▶ _EXCERPTED TEXT_
=== Begin Enclosure ===

Curing CC1192 of plasmid pMc1192 had no impact on the nodulation or N2 fixation phenotypes of the resultant strains, and the genomes of the 11 Mesorhizobium strains isolated from field-cultivated C. arietinum lacked the plasmid. This indicates that the 645 genes, including fix genes (fixNOPQGHIS and fixLJK), carried on pMc1192 are not essential for symbiosis with C. arietinum. In several rhizobia, FixNOQP and FixGHI are required for production of a high-O2-affinity cbb3-type cytochrome oxidase critical for symbiosis, with mutations in these operons either abolishing or greatly reducing rates of N2 fixation (44–47). Given that fixNOQP and fixGHI are also present on ICEMcSym1192, it is likely that M. ciceri CC1192 relies on these ICE-carried genes to fulfil the symbiotic roles of FixNOQP and FixGHI. Although a definitive role for FixS has yet to be reported for N2-fixing rhizobia, fixS/ccoS has been shown to be essential for maturation of the microaerobic terminal oxidase cbb3 complex in the photosynthetic purple nonsulfur bacterium Rhodobacter sphaeroides (48, 49). Plasmid pMc1192 appears to harbor the sole copy of fixS in the CC1192 genome; therefore, either FixS is dispensable for N2 fixation in this symbiosis or an unidentified gene in CC1192 complements its function. Other M. ciceri strains, including M. ciceri WSM1271, WSM1284, and WSM1497, have a similar-sized repABC-type plasmid in their genomes (40, 50, 51); therefore, it is possible that these replicons may be widely conserved among this species.
The N2 fixation efficiency of both R7ANS and field-isolated exconjugants harboring ICEMcSym1192 was indistinguishable from that of CC1192 on C. arietinum. Importantly, ICEMcSym1192 was identified in all field isolates tested, and these 11 strains were distributed across three different clades, based on 16S rRNA and core gene phylogenies, indicating that this ICE can support CC1192 rates of N2 fixation in a comparatively wide range of Mesorhizobium genetic backgrounds. This is in stark contrast to results obtained previously with WSM1271 and WSM1497, in which field-isolated (18, 32) and in vitro R7ANS exconjugants of WSM1271 (28) were less effective than the inoculant strains at fixing N2 with B. pelecinus, with some field-isolated strains being completely ineffective (18). Therefore, acquisition of a symbiosis ICE from a Mesorhizobium strain can yield novel microsymbionts that are as effective as the inoculant strain at fixing N2 with host legumes.
Although the 11 Mesorhizobium strains isolated from field-cultivated C. arietinum showed symbiotic effectiveness equivalent to that of the inoculant strain CC1192, there is evidence that suboptimally effective strains nodulate C. arietinum in Australia. In their study of cultivated C. arietinum inoculated with CC1192, Elias and Herridge (36) isolated 570 strains from nodules of C. arietinum sampled across 26 farms in eastern Australia and found that 86% of strains were not CC1192. Importantly, while most novel strains analyzed were as effective as CC1192 on C. arietinum, 41% were suboptimal at fixing N2. Although the symbiosis ICE was not identified in those strains, the fact that uninoculated C. arietinum sown into fields in Australia without a history of inoculation fails to form effective N2-fixing nodules (7) is strong evidence for a lack of compatible preexisting soil organisms capable of fixing N2 with this legume. Therefore, it is highly likely that the novel C. arietinum-nodulating organisms reported by Elias and Herridge (36) are the result of transfer of the CC1192 ICE into recipient soil Mesorhizobium spp., as was shown to be the case with the 11 strains analyzed in this work.

=== End Enclosure ===

▶ _WHAT TO PRODUCE_
Carry on the excerpt about ICEMcSym1192 and Mesorhizobium strains nodulating C. arietinum, starting right after its final sentence. The material after this point comes from a separate source.

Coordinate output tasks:
=== Begin Enclosure ===

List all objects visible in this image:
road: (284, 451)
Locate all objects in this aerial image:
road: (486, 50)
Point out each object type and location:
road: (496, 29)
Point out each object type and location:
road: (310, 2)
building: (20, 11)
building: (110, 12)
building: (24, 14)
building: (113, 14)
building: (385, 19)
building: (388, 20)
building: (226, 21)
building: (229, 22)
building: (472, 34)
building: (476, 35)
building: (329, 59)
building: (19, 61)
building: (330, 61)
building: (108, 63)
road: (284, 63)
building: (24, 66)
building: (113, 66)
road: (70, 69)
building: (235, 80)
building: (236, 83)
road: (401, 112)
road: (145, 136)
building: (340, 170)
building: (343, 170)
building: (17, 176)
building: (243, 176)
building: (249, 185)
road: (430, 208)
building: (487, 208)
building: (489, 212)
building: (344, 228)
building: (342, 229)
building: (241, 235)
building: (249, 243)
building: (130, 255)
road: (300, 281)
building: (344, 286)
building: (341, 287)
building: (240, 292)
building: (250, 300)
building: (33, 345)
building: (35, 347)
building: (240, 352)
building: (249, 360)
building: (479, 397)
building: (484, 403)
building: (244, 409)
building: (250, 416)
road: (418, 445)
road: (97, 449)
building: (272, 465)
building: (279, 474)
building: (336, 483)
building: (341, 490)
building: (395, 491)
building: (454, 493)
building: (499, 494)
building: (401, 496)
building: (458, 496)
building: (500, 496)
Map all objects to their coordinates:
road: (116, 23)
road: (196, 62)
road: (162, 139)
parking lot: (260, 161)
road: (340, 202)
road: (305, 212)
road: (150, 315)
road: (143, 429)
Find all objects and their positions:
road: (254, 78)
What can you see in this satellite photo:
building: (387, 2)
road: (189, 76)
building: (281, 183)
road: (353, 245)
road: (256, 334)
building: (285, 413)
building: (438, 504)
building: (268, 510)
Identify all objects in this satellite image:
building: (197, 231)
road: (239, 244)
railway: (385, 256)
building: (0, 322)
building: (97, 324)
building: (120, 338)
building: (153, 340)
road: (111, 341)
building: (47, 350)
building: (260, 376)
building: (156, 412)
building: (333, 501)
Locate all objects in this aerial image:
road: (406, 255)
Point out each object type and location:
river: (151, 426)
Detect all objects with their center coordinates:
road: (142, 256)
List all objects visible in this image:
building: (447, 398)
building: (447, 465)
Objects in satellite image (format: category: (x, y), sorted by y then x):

=== End Enclosure ===

▶ _WRITTEN RESPONSE_
The field-isolated recipients of ICEMcSym1192 were shown to form three separate clades, some of which may constitute new species of Mesorhizobium. Very little is known of the diversity of Mesorhizobium soil populations in Australia, with Bradyrhizobium spp. most frequently being identified from isolations made from nodules of native legumes (52–55). Only two studies reported the isolation of limited numbers of Mesorhizobium strains from some species of Australian native legumes (38, 39), and the 16S rRNA gene sequences of those strains group closely with some of the C. arietinum field-isolated strains analyzed in this study. It is possible that the novel C. arietinum strains analyzed in this study evolved from the transfer of ICEMcSym1192 from CC1192 into Mesorhizobium microsymbionts of Australian native legumes, converting them into C. arietinum symbionts. However, there is no evidence for non-ICEMcSym1192 symbiosis genes in the genomes of the field isolates, as might be expected if the ICE had integrated into the genome of a preexisting symbiont. This suggests that the recipients of ICEMcSym1192 might instead have been nonsymbiotic Mesorhizobium saprophytes existing as part of the soil microbiota. In fact, nonsymbiotic Mesorhizobium spp. have been isolated from the rhizosphere of L. corniculatus growing at two separate field sites in New Zealand (56). It is thus possible that populations of nonsymbiotic Mesorhizobium spp. similarly exist in Australian soils and can act as recipients for symbiosis ICE transfer from Mesorhizobium inoculant strains.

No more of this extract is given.